> _Instructions_
A. In the introduction about typhoons in Taiwan, how many typhoons strike Taiwan in an average year?
B. In the rows, take the lines from the one holding "phylum: Bryophyta" through the one holding "common name: Stor kransemos", and write them out again with "scientific name" changed to "binomial name" and nothing else altered.

===== Selected excerpt

1. Introduction
Taiwan is situated in the Pacific Northwest and has some of the highest levels of typhoon activity in the world [
1,
2]. According to statistics from Taiwan’s Central Weather Administration (CWA), an average of 3~4 typhoons strike Taiwan each year. Heavy wind and rainfall brought by typhoons cause massive economic losses and endanger the lives of the general population. The Intergovernmental Panel on Climate Change (IPCC) has stated in its Sixth Assessment Report (AR6) that the influence of climate change will cause the difference in rainfall between wet and dry seasons to become even more pronounced for most areas around the globe [
3]. Extreme weather disasters have become a major global threat [
4], and the prevention and mitigation of damage caused by heavy rain disasters have become an issue of high importance worldwide.

==========
===== Supplied information

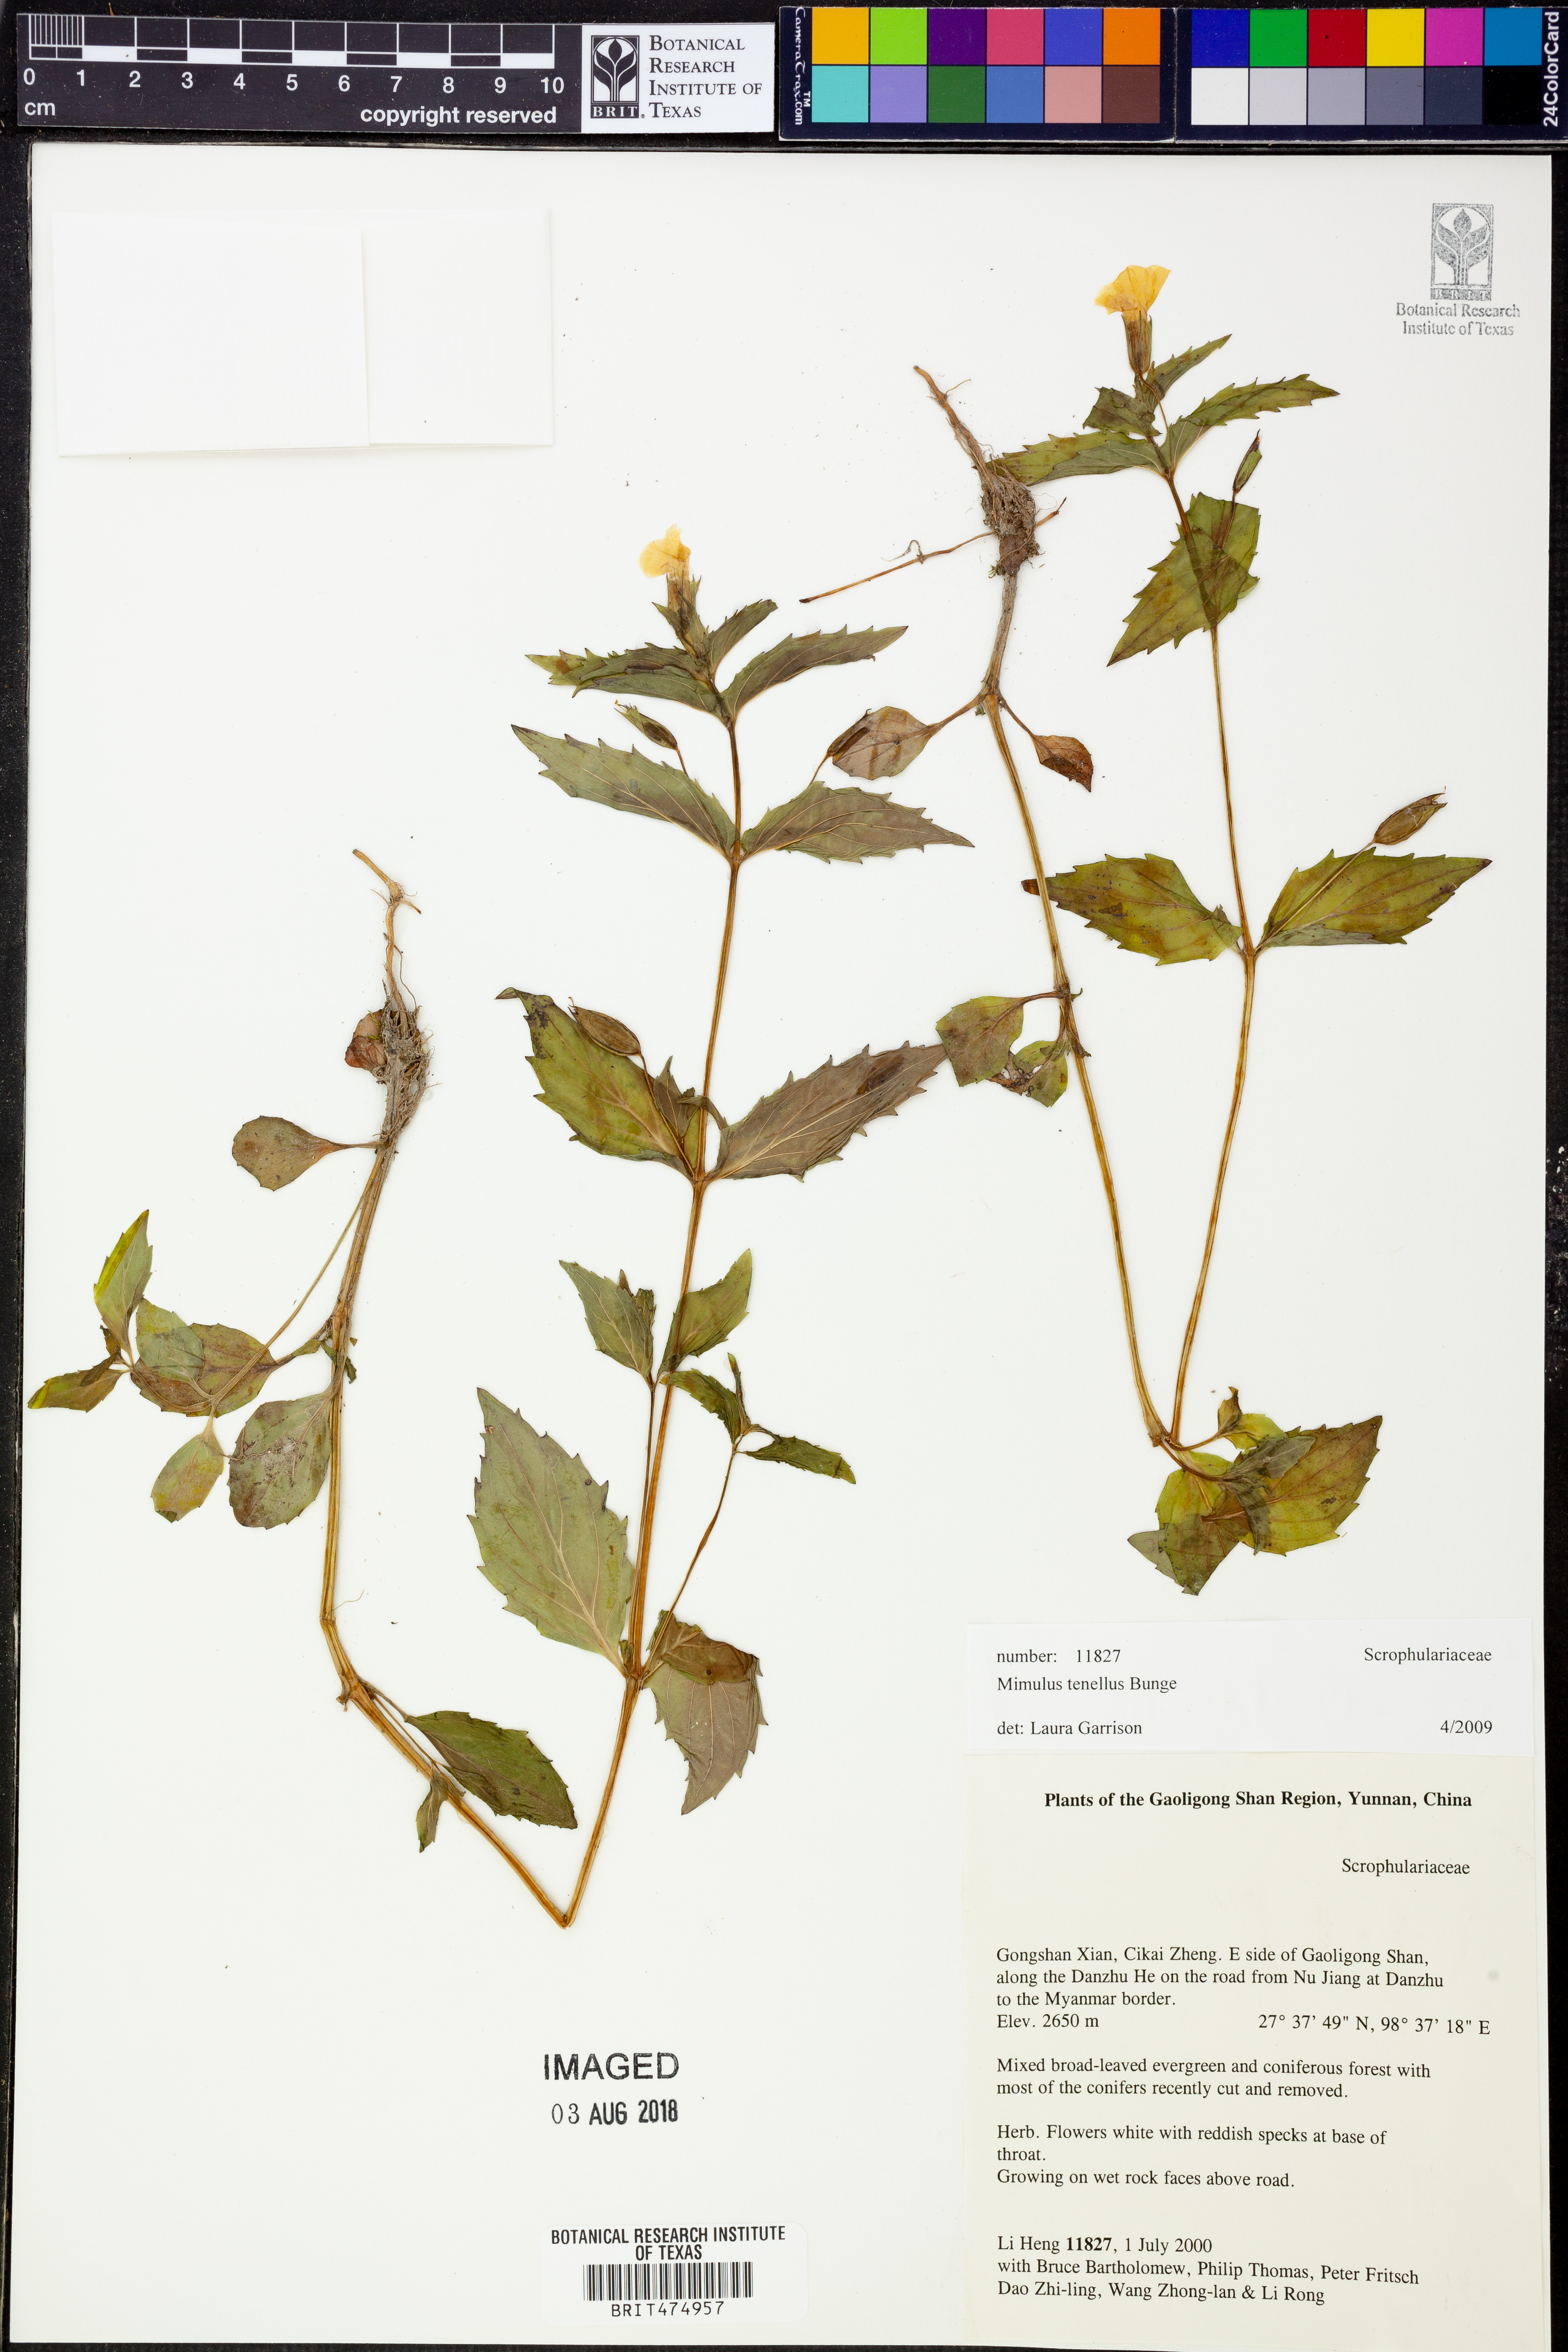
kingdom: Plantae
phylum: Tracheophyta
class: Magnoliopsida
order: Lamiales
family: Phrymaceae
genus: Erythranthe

==========
===== Supplied information

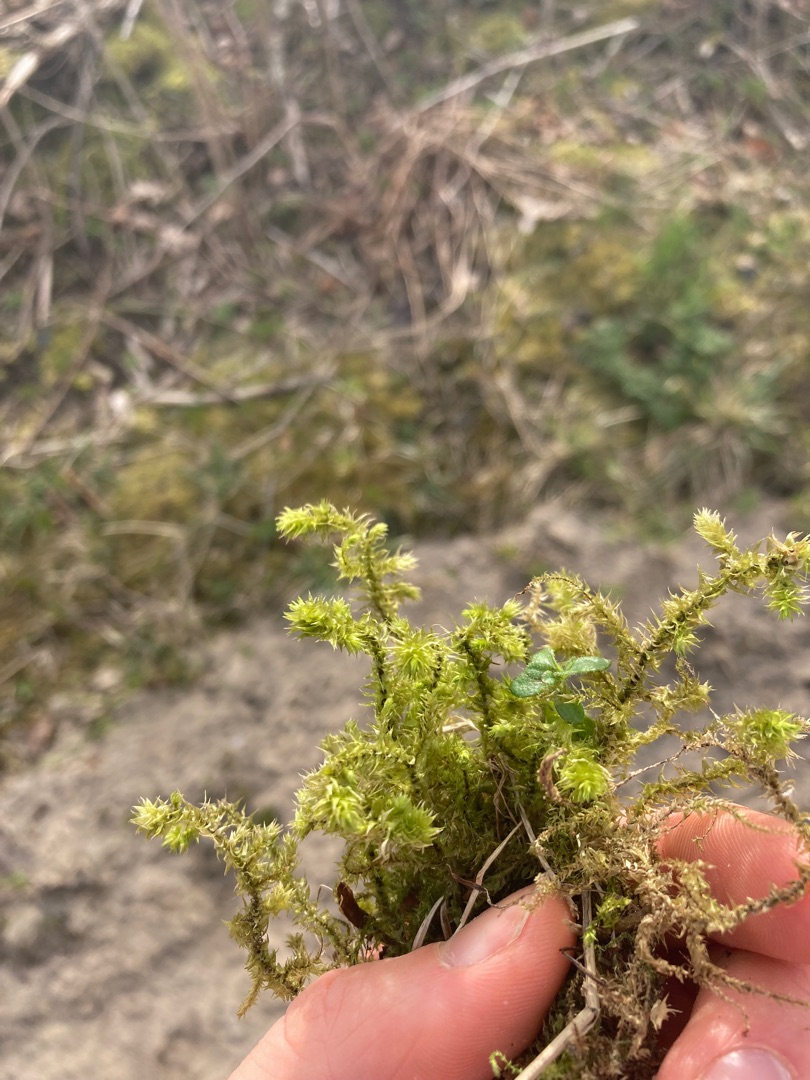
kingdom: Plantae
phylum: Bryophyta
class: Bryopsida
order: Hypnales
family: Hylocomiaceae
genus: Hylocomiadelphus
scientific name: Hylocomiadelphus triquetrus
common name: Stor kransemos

==========

> _Outputs for the tasks_
A. Three to four typhoons strike Taiwan in an average year.

B.
phylum: Bryophyta
class: Bryopsida
order: Hypnales
family: Hylocomiaceae
genus: Hylocomiadelphus
binomial name: Hylocomiadelphus triquetrus
common name: Stor kransemos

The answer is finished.